> **TASK DETAILS**:
Reproduce the rows below word for word, from the first line up to and including the line with "collector number: 3117". Output only those lines.

---------- RECORDS

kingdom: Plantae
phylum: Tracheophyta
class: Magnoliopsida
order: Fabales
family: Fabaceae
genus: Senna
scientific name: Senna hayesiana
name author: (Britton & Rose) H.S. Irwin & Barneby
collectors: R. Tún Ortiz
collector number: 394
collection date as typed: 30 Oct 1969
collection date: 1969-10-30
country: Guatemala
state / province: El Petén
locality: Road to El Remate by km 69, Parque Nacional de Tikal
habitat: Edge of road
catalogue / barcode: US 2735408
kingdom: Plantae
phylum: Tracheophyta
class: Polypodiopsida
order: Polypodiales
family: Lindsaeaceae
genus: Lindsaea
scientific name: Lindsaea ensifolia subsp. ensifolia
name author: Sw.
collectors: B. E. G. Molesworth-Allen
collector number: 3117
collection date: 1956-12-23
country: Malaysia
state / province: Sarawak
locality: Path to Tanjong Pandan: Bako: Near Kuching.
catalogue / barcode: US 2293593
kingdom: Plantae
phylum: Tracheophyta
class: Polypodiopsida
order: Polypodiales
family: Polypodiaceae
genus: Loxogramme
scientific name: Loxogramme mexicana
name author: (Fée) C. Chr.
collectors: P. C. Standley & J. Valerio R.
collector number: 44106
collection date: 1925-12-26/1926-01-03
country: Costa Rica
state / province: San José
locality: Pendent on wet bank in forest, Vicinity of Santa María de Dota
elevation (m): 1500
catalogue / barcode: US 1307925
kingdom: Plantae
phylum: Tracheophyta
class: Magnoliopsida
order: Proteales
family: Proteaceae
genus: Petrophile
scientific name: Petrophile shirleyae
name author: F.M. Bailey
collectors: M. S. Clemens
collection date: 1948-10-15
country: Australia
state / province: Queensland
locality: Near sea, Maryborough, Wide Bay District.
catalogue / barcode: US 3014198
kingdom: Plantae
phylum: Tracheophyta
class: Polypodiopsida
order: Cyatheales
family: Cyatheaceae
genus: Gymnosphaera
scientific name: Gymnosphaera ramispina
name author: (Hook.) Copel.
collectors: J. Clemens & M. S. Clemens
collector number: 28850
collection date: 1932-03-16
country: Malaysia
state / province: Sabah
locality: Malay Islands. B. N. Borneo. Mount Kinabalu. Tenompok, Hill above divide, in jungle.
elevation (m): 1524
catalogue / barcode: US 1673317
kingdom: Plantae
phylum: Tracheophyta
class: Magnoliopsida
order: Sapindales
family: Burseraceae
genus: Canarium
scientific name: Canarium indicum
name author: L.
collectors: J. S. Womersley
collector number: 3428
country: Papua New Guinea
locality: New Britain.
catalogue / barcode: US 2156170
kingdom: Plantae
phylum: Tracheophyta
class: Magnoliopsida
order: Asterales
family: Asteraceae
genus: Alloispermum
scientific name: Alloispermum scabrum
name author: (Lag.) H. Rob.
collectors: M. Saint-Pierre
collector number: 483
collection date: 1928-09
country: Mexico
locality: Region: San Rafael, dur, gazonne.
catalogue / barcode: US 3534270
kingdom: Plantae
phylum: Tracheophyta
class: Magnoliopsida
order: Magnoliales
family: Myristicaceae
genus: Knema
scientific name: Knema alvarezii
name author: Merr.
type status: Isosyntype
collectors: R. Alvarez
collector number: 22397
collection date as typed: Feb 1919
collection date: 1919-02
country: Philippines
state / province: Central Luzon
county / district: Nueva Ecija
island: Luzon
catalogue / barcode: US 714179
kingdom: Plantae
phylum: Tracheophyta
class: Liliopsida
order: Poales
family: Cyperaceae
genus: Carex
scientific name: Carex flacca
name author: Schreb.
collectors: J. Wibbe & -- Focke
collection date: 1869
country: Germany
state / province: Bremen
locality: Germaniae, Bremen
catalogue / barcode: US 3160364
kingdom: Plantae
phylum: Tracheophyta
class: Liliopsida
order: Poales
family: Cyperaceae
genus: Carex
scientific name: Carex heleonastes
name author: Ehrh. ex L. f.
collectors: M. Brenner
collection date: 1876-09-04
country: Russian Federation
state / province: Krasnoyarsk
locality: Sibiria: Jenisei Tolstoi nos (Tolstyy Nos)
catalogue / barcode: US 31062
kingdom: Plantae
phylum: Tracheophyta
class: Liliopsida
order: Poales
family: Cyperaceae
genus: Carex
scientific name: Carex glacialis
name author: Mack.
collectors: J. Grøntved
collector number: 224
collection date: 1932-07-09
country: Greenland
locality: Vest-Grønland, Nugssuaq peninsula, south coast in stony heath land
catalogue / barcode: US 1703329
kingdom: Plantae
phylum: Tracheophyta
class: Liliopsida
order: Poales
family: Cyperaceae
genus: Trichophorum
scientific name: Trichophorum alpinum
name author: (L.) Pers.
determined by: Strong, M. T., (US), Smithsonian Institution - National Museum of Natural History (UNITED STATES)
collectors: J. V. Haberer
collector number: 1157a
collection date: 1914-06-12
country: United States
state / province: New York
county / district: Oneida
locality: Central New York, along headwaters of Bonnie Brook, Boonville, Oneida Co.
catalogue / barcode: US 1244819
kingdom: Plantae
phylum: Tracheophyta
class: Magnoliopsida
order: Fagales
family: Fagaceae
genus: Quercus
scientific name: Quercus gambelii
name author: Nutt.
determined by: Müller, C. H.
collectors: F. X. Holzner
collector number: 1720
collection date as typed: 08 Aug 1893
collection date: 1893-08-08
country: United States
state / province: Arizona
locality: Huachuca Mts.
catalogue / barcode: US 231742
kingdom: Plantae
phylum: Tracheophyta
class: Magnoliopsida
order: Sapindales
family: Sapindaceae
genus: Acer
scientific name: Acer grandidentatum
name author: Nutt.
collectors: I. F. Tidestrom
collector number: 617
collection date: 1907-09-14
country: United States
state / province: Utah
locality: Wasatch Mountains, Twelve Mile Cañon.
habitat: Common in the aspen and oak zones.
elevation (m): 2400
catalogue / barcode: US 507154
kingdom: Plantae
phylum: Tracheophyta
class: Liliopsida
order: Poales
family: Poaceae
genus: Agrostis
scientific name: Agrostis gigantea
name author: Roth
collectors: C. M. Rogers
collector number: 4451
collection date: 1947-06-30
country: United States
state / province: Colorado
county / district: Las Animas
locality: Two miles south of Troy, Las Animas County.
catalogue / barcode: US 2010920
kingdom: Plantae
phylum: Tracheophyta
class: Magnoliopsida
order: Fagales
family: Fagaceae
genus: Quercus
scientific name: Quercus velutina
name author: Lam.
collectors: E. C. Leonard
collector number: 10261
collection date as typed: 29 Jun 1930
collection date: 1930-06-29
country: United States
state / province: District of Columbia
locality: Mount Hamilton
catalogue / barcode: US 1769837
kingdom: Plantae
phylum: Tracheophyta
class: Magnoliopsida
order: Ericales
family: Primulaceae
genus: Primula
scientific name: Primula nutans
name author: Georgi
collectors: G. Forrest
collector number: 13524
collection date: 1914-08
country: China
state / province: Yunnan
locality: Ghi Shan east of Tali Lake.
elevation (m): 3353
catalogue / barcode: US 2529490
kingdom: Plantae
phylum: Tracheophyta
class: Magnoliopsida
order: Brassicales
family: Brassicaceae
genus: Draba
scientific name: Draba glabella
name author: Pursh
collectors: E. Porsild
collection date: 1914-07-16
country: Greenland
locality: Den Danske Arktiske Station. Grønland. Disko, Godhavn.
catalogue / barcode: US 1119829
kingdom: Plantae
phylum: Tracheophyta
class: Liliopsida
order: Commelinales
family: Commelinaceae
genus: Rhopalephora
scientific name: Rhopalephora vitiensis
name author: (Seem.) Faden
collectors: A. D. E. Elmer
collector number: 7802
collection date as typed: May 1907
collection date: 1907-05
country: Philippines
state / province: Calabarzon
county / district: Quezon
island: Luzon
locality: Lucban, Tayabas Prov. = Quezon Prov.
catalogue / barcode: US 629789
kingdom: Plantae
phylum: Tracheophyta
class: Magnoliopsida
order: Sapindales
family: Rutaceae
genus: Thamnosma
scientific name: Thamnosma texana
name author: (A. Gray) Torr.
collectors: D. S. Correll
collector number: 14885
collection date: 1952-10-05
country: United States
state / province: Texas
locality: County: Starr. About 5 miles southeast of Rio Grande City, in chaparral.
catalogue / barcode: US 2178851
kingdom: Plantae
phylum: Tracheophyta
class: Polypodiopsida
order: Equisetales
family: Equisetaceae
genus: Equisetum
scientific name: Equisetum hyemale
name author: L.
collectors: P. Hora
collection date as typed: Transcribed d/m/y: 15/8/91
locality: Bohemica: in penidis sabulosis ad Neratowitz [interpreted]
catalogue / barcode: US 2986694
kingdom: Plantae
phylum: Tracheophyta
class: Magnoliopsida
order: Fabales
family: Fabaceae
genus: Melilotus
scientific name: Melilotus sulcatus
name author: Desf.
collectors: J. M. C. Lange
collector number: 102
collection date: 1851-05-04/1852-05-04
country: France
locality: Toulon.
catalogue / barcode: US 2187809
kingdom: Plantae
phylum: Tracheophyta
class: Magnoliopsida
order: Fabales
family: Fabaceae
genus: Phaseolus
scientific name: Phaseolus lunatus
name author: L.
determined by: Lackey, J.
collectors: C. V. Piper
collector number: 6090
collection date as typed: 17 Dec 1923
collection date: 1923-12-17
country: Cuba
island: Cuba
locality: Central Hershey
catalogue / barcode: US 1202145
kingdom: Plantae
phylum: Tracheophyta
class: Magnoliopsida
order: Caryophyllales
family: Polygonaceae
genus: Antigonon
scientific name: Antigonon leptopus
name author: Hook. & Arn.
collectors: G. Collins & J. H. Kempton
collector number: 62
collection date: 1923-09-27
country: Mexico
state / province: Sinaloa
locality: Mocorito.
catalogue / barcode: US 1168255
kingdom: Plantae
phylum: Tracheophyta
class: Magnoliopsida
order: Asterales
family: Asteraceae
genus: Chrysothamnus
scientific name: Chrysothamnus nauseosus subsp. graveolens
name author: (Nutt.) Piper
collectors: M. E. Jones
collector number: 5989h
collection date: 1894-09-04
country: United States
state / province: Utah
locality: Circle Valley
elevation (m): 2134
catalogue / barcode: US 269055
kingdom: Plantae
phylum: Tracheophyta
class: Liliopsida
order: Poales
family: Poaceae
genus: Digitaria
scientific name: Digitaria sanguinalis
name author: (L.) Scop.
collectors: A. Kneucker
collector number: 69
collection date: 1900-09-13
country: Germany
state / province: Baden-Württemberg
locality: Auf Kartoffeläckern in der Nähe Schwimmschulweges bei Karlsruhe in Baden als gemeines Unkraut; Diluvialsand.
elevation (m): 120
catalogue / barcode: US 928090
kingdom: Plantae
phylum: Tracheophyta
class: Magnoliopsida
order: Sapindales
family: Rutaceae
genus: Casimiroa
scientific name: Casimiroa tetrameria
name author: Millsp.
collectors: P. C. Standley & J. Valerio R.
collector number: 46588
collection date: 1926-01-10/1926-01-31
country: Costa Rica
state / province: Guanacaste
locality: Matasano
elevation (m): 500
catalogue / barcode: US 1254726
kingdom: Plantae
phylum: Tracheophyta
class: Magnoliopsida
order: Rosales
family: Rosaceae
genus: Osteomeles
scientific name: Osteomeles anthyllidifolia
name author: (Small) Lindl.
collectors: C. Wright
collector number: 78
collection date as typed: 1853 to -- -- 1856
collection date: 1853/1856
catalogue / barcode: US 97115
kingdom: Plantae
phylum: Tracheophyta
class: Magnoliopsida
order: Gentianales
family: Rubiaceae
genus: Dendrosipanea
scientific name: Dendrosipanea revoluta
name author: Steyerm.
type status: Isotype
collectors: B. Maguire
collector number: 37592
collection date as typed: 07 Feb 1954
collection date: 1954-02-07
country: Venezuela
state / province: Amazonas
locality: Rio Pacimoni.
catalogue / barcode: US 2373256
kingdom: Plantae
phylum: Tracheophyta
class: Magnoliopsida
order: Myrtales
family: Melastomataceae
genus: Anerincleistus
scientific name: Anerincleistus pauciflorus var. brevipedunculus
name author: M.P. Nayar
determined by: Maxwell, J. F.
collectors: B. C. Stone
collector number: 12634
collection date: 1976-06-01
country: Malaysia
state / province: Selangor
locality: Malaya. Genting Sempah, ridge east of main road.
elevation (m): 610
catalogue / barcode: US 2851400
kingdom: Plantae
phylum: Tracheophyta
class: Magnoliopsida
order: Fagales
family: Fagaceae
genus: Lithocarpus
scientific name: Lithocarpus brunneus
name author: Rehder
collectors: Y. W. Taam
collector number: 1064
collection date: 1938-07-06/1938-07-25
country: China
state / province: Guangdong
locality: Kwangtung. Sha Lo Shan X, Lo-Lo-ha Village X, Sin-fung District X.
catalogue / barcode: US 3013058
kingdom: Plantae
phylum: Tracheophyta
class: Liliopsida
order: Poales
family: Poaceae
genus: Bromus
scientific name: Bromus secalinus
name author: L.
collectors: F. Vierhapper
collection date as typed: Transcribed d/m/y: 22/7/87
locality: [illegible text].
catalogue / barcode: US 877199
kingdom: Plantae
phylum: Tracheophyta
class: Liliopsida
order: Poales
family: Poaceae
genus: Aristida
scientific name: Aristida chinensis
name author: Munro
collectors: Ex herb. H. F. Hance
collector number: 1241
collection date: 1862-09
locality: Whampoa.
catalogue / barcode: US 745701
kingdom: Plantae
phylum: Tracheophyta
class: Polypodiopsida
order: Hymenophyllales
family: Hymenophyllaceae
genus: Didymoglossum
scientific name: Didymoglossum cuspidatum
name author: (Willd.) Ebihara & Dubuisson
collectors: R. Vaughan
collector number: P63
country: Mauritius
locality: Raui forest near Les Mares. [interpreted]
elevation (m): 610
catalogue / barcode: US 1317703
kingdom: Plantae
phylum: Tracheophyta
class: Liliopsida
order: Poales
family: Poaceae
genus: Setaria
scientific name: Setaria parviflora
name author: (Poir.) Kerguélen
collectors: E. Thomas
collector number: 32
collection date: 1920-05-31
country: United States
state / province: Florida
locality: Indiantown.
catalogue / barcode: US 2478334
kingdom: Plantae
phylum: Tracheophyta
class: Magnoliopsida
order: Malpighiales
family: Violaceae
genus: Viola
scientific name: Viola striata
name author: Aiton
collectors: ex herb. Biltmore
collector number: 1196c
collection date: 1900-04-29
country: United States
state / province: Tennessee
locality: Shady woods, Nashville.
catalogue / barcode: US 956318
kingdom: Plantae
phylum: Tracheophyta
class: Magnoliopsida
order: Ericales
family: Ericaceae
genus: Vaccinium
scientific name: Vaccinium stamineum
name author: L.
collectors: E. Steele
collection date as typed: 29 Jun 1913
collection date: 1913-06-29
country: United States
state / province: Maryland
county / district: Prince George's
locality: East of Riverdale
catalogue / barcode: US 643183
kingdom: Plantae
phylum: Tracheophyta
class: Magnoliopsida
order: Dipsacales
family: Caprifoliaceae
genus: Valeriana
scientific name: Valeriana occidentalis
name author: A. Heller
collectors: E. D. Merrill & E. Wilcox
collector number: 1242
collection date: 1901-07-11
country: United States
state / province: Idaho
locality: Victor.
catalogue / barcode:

--------------------

> **COMPLETE RESPONSE**:
kingdom: Plantae
phylum: Tracheophyta
class: Magnoliopsida
order: Fabales
family: Fabaceae
genus: Senna
scientific name: Senna hayesiana
name author: (Britton & Rose) H.S. Irwin & Barneby
collectors: R. Tún Ortiz
collector number: 394
collection date as typed: 30 Oct 1969
collection date: 1969-10-30
country: Guatemala
state / province: El Petén
locality: Road to El Remate by km 69, Parque Nacional de Tikal
habitat: Edge of road
catalogue / barcode: US 2735408
kingdom: Plantae
phylum: Tracheophyta
class: Polypodiopsida
order: Polypodiales
family: Lindsaeaceae
genus: Lindsaea
scientific name: Lindsaea ensifolia subsp. ensifolia
name author: Sw.
collectors: B. E. G. Molesworth-Allen
collector number: 3117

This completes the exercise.